His fingers trace the measurements and the instructions. For the length of a breath,he’s somewhere else entirely.
Ailsa bounces over, all sunshine and curls. ‘Ready to start? The ingredients are all prepped.’
‘Aye.’ Grit in his voice. ‘Let’s do this.’
Ailsa hands him the first bowl of ingredients. He blanks for a second, like he’s forgotten how hands work, before he takes it with a muttered ‘cheers’ and sets it down with unnecessary force.
He’s expectedly monosyllabic, but Ailsa is a bundle of charm. And Brodie’s transformation is subtle but unmistakable. His stance relaxes by degrees, movements losing that wound-spring tension. When Ailsa asks about the recipe’s origins, his answers flow more easily.
‘Nonna came from Naples in the sixties, met Grandda, and opened a café in Edinburgh.’ His hands work the meatballs with practised ease.
‘And your mum learned from them?’
‘Aye. Every recipe, every trick.’ A ghost of a smile touches his lips. ‘She’d let me help, even when I made a mess of everything.’
Something hot and disobedient unfurls deep behind my navel.
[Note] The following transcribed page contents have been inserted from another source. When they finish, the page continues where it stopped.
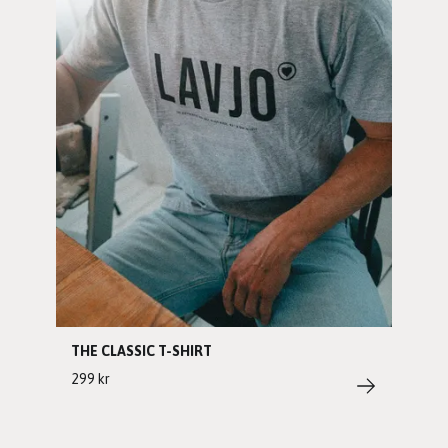
THE CLASSIC T-SHIRT
299 kr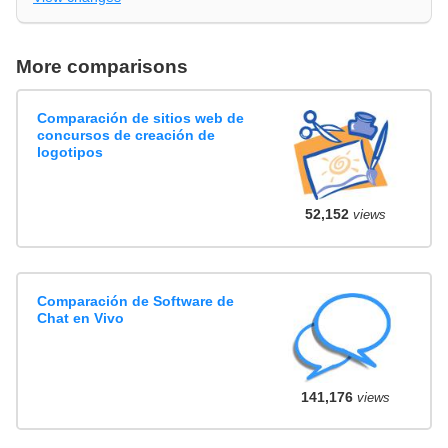
More comparisons
Comparación de sitios web de
concursos de creación de
logotipos
52,152
views
Comparación de Software de
Chat en Vivo
141,176
views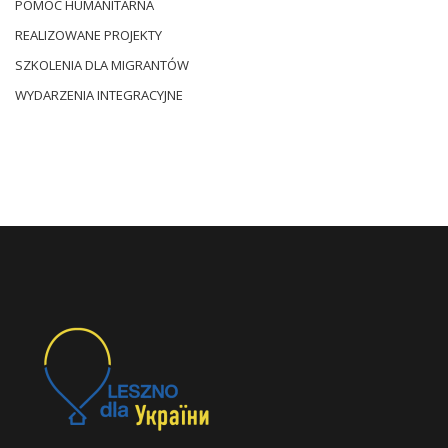
POMOC HUMANITARNA
REALIZOWANE PROJEKTY
SZKOLENIA DLA MIGRANTÓW
WYDARZENIA INTEGRACYJNE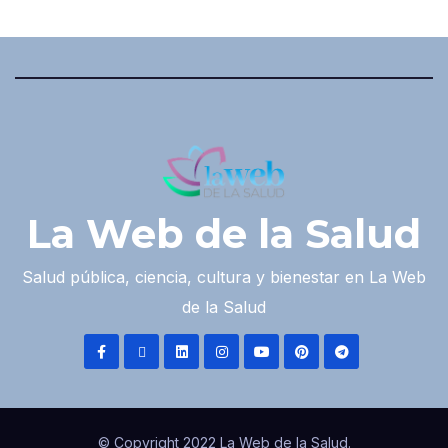
La Web de la Salud
Salud pública, ciencia, cultura y bienestar en La Web
de la Salud
© Copyright 2022 La Web de la Salud.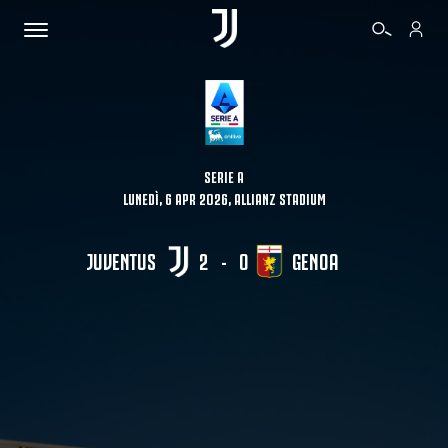
BIGLIETTI
SERIE A
LUNEDÌ, 6 APR 2026, ALLIANZ STADIUM
SHOP
JUVENTUS
2
-
0
GENOA
BIANCONERI
VIDEO
ALTRO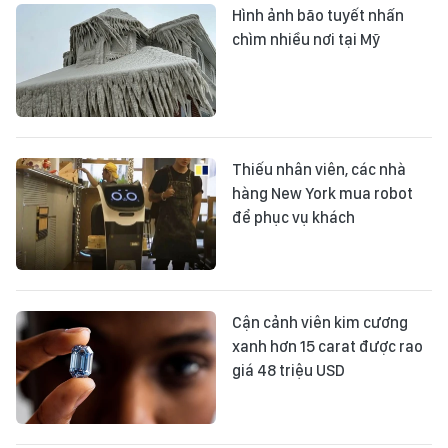
Hình ảnh bão tuyết nhấn
chìm nhiều nơi tại Mỹ
Thiếu nhân viên, các nhà
hàng New York mua robot
để phục vụ khách
Cận cảnh viên kim cương
xanh hơn 15 carat được rao
giá 48 triệu USD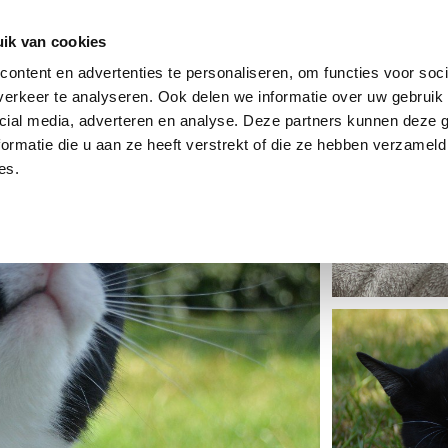
dier
Hoe werkt het?
De stichting
ik van cookies
ontent en advertenties te personaliseren, om functies voor soci
erkeer te analyseren. Ook delen we informatie over uw gebruik 
cial media, adverteren en analyse. Deze partners kunnen deze
ormatie die u aan ze heeft verstrekt of die ze hebben verzameld
es.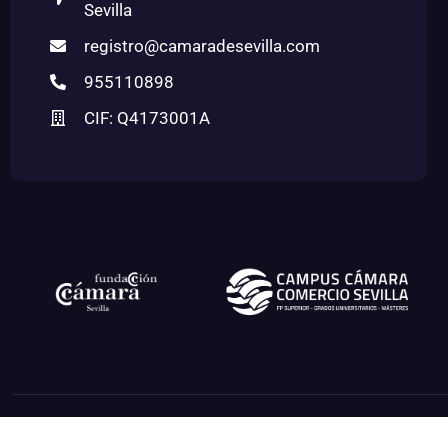
Sevilla
registro@camaradesevilla.com
955110898
CIF: Q4173001A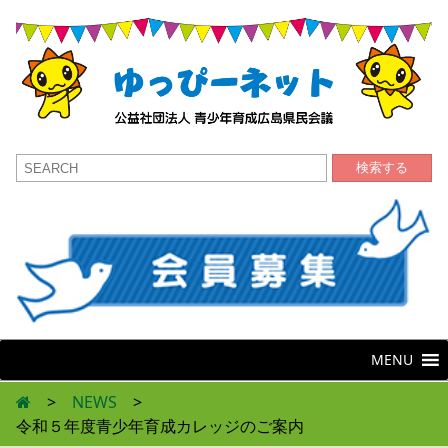
検索する
MENU
>
NEWS
>
令和５年度青少年育成カレッジのご案内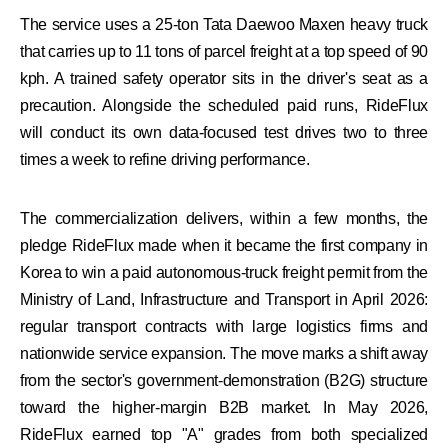
The service uses a 25-ton Tata Daewoo Maxen heavy truck
that carries up to 11 tons of parcel freight at a top speed of 90
kph. A trained safety operator sits in the driver's seat as a
precaution. Alongside the scheduled paid runs, RideFlux
will conduct its own data-focused test drives two to three
times a week to refine driving performance.
The commercialization delivers, within a few months, the
pledge RideFlux made when it became the first company in
Korea to win a paid autonomous-truck freight permit from the
Ministry of Land, Infrastructure and Transport in April 2026:
regular transport contracts with large logistics firms and
nationwide service expansion. The move marks a shift away
from the sector's government-demonstration (B2G) structure
toward the higher-margin B2B market. In May 2026,
RideFlux earned top "A" grades from both specialized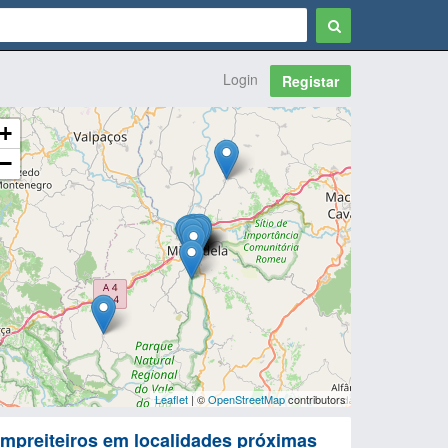
Login
Registar
+
−
Leaflet
| ©
OpenStreetMap
contributors
mpreiteiros em localidades próximas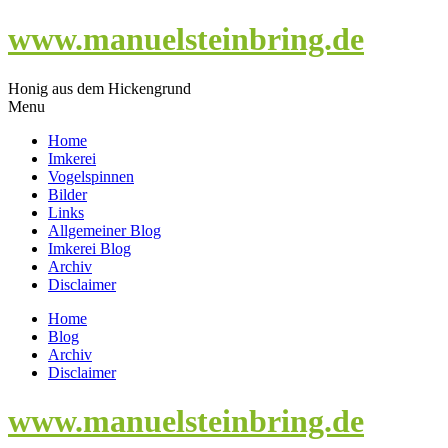
www.manuelsteinbring.de
Honig aus dem Hickengrund
Menu
Home
Imkerei
Vogelspinnen
Bilder
Links
Allgemeiner Blog
Imkerei Blog
Archiv
Disclaimer
Home
Blog
Archiv
Disclaimer
www.manuelsteinbring.de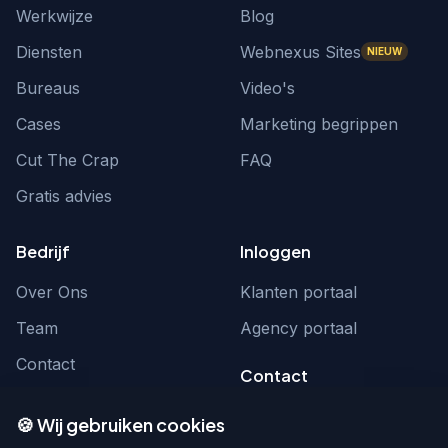
Werkwijze
Blog
Diensten
Webnexus Sites
NIEUW
Bureaus
Video's
Cases
Marketing begrippen
Cut The Crap
FAQ
Gratis advies
Bedrijf
Inloggen
Over Ons
Klanten portaal
Team
Agency portaal
Contact
Contact
Word partner
hello@webnexus.nl
🍪 Wij gebruiken cookies
085 004 1875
This gentle version of Brodie sends warning signals firing through my brain and body.
The studio lights paint his forearms in gold as he works. Those hands that can send a rugby ball spiralling sixty metres now shape meat with surprising delicacy. The sauce bubbles, rich and red, filling the air with garlic and herbs.
‘Smells amazing.’ Ailsa stirs the pot. ‘You clearly know your way around a kitchen.’
‘Only with this.’ He shrugs. ‘Everything else is beans on toast.’
My lips tug upward, but I force them flat.
‘So.’ Ailsa’s tone remains light, but her eyes sharpen. ‘While we wait for the sauce, can we talk about what happened at the beginning of this year?’
We’d briefly discussed this possibility in prep, and he’d agreed. Still, the wooden spoon in Brodie’s hand stills. Heat prickles across the back of my neck.
‘The gambling,’ Ailsa clarifies.
The word drops like a stone. Ripples of tension spread through the studio. I straighten, ready to intervene, but…
‘Aye,’ he says. ‘We can talk about it.’
What? Is he really going…there?
‘It’s simple.’ He keeps stirring, eyes on the sauce. ‘I’m competitive. Always have been. Three boys, strict dad – everything was a competition. Who could run fastest, study hardest, win biggest. So I guess you could say I don’t have a gambling problem. I have a competition problem.’
‘Makes sense to me.’ Ailsa smiles and nods, encouraging.
‘Poker seemed perfect. Strategy, skill, that rush when you win.’ His jaw grinds. ‘I got caught up in it. Lost more than I should’ve. But I never…’ His eyes cut to me, sharp as glass, ‘…bet on rugby. Never. That was bullsh—…lies someone fed to the media.’
Warmth spreads its way upward all the way to my ears. Because he’s right, isn’t he? Someone leaked those rumours to the press. Someone made sure they stuck.
But that someone wasn’t me, even though Brodie seems to believe otherwise. I had no reason to do that. I was busy trying to build up Callum’s sponsorship deals and…
‘The headlines must have hurt.’ Ailsa says gently. ‘Your reputation—’
‘Got torched.’ His laugh holds no humour. ‘Amazing how quick people turn on you, isn’t it? One rumour, and suddenly you’re toxic.’
Guilt sits like lead in my gut. Was it Callum? Logically, it makes sense. Brodie left the Knights, and now Callum’s their starting fly-half. His market value has doubled, and he’s up for the national team. Something Brodie had his eye on, too. If Brodie had stayed, Callum would still be in his shadow. But with him gone, suddenly Callum’s not just a contender. He’sthecontender.
Would he have been that calculated? I never thought he was the strategic type. But then again, I also never thought he’d pound another woman while I was working my butt off to make him a star. Perhaps I wasn’t just blind to Callum’s lies. Perhaps I was blind to what he was willing to do to get what he wanted.
Brodie thinks I was in on it, helped ruin his career.
And maybe I was. By staying with the man who did.